BEGIN EXCERPTED DATA
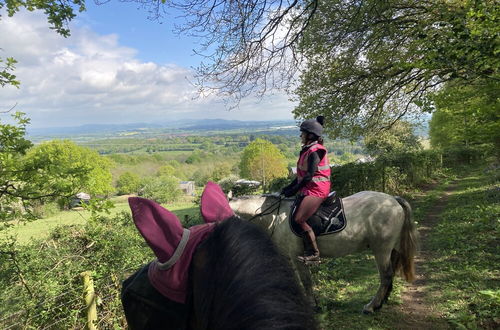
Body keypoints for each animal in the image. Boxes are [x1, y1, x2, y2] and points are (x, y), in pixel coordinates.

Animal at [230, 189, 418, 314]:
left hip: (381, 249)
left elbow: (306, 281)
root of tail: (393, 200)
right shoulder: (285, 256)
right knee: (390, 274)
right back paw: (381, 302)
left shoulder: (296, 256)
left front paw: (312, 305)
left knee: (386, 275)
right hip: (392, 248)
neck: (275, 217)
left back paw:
END EXCERPTED DATA
*ABOUT THIS EXERCISE*:
Leave out the pictures and return every record word for word.

*EXERCISE RESULT*:
Body keypoints for each animal in the image. Boxes are [x1, y1, x2, y2] and points are (x, y), in pixel coordinates.

Animal at [230, 189, 418, 314]:
left hip: (381, 249)
left elbow: (306, 281)
root of tail: (393, 200)
right shoulder: (285, 256)
right knee: (390, 274)
right back paw: (381, 302)
left shoulder: (296, 256)
left front paw: (312, 305)
left knee: (386, 275)
right hip: (392, 248)
neck: (275, 217)
left back paw:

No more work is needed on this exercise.